Member of the Wisconsin State Assembly from the Green Lake–Waushara district
- In office January 9, 1957 – January 6, 1969
- Preceded by: William Belter
- Succeeded by: Jon P. Wilcox

Chairman of the Green Lake County Board of Supervisors
- In office 1944–1965

Chairman of the Marquette Town Board
- In office 1933–1964

Personal details
- Born: April 29, 1900 Marquette, Wisconsin, U.S.
- Died: July 3, 1979 (aged 79) Fond du Lac, Wisconsin
- Resting place: Markesan Memorial Cemetery Markesan, Wisconsin
- Party: Republican
- Spouse: Adelaide
- Profession: farmer, politician

= Franklin M. Jahnke =

American politician (1900–1979)

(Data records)
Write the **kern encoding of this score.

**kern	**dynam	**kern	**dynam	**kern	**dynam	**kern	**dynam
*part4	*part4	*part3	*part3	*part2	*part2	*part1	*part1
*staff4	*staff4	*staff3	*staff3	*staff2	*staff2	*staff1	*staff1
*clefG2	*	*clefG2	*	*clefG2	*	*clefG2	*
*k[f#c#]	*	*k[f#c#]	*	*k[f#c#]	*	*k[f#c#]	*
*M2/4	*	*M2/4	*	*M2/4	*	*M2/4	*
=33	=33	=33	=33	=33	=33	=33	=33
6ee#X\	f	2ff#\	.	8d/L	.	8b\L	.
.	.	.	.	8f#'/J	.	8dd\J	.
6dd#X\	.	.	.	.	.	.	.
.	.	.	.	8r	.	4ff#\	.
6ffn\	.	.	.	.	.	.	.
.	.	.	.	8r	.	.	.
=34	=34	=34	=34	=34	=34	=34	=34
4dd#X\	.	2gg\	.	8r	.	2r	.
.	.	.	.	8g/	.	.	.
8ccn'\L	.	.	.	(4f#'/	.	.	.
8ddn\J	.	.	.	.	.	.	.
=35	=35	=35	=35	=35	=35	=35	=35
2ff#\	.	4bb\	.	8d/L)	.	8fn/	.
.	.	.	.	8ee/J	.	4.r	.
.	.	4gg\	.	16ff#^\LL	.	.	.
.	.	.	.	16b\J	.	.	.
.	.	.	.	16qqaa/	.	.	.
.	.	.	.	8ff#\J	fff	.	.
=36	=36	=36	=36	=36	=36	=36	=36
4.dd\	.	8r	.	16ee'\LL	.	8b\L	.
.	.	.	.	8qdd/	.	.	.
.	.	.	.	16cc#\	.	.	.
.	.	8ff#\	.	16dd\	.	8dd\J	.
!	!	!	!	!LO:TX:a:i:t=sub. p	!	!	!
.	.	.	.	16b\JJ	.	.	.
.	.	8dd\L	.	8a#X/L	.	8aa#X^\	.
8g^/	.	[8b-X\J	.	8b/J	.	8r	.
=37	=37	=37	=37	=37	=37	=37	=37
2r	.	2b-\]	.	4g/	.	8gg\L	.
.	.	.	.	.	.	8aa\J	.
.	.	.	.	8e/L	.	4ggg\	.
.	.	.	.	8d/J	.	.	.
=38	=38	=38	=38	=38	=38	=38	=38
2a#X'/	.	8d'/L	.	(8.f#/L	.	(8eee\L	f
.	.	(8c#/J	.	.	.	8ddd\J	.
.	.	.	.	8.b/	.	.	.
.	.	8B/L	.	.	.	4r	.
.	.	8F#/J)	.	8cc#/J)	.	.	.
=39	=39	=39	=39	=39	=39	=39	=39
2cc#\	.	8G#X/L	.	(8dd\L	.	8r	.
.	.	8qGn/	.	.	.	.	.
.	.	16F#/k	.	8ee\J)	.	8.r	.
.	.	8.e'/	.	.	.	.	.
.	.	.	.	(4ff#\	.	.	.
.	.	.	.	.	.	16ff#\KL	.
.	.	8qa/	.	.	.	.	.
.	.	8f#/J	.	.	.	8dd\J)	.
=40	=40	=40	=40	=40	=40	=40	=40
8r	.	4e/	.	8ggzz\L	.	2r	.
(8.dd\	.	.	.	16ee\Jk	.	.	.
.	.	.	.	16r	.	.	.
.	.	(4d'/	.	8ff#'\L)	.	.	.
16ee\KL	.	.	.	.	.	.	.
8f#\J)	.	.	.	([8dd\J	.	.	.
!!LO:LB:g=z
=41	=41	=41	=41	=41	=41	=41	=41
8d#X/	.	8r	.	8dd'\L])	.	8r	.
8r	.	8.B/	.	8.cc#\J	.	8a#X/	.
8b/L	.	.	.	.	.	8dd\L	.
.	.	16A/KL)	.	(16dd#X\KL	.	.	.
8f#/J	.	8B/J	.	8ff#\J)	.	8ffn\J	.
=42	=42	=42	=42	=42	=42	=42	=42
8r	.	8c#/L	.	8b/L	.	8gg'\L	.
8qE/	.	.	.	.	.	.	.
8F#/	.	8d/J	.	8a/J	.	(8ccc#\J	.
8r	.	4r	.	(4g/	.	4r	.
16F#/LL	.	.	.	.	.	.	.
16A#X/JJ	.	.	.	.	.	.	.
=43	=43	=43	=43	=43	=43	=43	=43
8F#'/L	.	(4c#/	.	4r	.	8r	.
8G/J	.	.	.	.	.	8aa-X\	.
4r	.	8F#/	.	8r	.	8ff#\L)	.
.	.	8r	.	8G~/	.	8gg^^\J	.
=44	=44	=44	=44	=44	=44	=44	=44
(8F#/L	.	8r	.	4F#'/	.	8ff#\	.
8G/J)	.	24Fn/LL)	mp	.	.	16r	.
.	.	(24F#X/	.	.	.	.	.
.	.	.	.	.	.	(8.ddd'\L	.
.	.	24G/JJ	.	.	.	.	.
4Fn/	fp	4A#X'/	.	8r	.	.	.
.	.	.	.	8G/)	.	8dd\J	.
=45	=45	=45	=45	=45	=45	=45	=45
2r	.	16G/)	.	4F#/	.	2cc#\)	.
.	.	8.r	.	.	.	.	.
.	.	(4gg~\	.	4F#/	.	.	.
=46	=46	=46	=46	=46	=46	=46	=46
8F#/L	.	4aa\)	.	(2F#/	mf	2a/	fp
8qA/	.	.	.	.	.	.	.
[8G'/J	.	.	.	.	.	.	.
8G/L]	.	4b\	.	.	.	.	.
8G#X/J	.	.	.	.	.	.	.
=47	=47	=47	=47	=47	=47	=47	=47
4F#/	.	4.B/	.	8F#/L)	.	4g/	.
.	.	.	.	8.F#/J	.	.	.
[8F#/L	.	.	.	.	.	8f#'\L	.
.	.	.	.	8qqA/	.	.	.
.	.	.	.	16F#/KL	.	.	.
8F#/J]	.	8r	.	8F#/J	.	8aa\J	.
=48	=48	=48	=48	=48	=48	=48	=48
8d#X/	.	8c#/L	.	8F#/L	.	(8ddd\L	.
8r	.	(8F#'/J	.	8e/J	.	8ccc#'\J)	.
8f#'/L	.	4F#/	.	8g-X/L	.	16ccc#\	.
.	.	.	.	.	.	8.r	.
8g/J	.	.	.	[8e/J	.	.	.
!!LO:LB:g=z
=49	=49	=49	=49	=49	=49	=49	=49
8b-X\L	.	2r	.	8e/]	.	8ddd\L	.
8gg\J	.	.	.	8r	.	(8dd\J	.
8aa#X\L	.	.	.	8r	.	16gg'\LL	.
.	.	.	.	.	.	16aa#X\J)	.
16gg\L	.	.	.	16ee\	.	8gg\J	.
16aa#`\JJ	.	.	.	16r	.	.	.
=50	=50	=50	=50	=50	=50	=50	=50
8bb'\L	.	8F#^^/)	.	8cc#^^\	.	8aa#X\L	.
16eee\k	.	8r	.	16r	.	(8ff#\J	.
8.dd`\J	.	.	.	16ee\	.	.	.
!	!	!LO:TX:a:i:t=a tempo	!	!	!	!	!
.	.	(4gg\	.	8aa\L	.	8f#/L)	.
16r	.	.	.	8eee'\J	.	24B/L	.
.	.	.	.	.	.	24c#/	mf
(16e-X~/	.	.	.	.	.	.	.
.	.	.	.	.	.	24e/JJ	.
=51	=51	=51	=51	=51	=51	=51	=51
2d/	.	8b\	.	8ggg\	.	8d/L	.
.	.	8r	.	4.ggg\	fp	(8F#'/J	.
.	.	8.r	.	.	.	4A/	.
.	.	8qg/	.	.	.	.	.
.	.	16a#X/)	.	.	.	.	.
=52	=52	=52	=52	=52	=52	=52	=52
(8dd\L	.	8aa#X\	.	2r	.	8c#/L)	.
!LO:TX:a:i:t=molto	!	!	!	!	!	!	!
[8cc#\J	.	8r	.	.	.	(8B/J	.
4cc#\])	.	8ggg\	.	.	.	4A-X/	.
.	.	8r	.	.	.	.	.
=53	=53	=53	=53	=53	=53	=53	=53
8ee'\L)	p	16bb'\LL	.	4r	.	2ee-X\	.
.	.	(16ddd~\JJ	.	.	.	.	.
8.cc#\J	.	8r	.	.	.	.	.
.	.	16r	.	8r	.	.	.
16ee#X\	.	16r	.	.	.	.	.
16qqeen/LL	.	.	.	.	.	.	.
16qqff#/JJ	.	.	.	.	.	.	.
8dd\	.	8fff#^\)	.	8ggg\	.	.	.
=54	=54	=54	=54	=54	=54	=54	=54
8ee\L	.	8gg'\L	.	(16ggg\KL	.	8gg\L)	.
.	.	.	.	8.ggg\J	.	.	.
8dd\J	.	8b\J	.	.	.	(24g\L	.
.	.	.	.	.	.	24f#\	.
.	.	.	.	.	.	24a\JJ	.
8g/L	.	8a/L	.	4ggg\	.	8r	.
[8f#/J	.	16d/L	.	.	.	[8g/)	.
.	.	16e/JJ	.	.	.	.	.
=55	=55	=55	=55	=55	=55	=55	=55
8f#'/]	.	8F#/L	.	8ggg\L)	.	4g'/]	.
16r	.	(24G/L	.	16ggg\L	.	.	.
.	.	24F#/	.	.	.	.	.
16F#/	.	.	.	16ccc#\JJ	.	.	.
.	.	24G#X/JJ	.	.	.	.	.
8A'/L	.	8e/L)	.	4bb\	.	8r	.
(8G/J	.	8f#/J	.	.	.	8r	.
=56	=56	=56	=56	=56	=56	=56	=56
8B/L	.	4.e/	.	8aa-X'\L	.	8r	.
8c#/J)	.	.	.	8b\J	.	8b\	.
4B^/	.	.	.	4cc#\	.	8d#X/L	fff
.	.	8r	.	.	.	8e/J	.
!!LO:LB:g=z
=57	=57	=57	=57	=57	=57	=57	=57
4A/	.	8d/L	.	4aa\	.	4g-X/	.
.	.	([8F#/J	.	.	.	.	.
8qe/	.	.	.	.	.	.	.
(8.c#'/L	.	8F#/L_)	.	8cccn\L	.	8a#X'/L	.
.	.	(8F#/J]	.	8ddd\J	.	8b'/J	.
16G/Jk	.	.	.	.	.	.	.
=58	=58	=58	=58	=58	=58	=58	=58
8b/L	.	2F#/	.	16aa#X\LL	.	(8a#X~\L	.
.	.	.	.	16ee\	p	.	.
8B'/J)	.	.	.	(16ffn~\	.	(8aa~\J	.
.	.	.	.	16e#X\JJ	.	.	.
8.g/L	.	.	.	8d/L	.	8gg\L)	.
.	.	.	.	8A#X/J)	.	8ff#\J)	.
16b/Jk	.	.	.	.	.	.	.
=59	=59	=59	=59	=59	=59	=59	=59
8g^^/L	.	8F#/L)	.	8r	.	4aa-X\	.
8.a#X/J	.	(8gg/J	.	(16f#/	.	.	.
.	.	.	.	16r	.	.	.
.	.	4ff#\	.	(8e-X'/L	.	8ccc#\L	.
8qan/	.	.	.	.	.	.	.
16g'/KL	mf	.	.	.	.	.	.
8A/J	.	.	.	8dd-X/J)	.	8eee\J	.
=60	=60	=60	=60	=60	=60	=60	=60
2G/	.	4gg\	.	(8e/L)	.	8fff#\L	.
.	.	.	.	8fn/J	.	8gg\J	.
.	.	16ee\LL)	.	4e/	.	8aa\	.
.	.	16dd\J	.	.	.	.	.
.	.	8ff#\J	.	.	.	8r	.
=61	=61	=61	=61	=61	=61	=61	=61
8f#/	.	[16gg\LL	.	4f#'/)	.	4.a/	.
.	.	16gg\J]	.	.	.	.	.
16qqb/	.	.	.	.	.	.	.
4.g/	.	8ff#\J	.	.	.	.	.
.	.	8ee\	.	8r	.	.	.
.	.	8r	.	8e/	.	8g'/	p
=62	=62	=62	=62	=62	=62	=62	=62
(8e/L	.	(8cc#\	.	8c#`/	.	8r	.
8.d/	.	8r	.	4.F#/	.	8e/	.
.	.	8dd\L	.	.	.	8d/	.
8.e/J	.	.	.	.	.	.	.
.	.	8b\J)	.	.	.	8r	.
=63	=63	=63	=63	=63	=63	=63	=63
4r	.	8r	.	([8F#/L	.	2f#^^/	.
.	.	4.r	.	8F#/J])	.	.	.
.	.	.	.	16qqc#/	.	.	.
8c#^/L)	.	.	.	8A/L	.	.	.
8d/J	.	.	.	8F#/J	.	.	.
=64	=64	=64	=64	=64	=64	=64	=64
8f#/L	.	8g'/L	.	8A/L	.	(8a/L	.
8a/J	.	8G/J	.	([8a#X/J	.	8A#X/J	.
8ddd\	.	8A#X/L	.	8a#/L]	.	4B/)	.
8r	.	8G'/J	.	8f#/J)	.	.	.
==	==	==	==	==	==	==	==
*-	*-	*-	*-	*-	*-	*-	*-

* [Prompt 1]:
Name every office that the profile of Franklin M. Jahnke lists him as holding.
* [Prompt 2]:
Reproduce the portion of the Franklin M. Jahnke profile that begins at the words "Member of the" and stops after "Marquette, Wisconsin, U.S.".

* [Expected output 1]:
- Member of the Wisconsin State Assembly from the Green Lake–Waushara district
- Chairman of the Green Lake County Board of Supervisors
- Chairman of the Marquette Town Board

* [Expected output 2]:
Member of the Wisconsin State Assembly from the Green Lake–Waushara district
- In office January 9, 1957 – January 6, 1969
- Preceded by: William Belter
- Succeeded by: Jon P. Wilcox

Chairman of the Green Lake County Board of Supervisors
- In office 1944–1965

Chairman of the Marquette Town Board
- In office 1933–1964

Personal details
- Born: April 29, 1900 Marquette, Wisconsin, U.S.